◆ Problem statement ◆
Can you output, character for character, the stretch of lines that opens with the line containing "h 17 min 32" and closes with the line containing "stdout: 11 h 28 min 36 s", including both of those lines and nothing else?

━━━ Information given

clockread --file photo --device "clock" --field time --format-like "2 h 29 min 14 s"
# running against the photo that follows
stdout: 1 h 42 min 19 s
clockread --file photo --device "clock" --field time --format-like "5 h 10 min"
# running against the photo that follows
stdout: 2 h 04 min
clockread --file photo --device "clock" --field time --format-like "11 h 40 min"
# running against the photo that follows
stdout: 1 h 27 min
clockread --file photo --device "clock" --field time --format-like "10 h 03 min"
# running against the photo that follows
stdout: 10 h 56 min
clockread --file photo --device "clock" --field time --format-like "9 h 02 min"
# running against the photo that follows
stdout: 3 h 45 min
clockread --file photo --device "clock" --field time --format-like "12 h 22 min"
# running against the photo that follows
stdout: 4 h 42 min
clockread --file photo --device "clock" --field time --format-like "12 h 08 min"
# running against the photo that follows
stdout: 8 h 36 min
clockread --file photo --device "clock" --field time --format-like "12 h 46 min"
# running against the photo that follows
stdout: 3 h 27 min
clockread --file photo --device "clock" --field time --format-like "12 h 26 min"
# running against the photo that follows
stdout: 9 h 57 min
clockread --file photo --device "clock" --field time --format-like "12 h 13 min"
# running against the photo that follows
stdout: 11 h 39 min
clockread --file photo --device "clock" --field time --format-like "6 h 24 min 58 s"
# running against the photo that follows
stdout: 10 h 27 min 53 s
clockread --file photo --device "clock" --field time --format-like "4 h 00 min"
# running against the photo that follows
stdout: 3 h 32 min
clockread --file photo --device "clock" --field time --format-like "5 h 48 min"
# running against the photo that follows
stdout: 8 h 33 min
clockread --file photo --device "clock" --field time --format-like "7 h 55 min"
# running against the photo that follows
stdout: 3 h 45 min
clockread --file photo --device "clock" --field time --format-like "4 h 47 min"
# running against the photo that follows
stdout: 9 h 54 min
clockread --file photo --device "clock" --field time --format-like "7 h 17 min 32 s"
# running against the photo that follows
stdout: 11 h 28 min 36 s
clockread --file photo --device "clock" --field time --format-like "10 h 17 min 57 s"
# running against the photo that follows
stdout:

━━━━━━

◆ Result of the exercise ◆
clockread --file photo --device "clock" --field time --format-like "7 h 17 min 32 s"
# running against the photo that follows
stdout: 11 h 28 min 36 s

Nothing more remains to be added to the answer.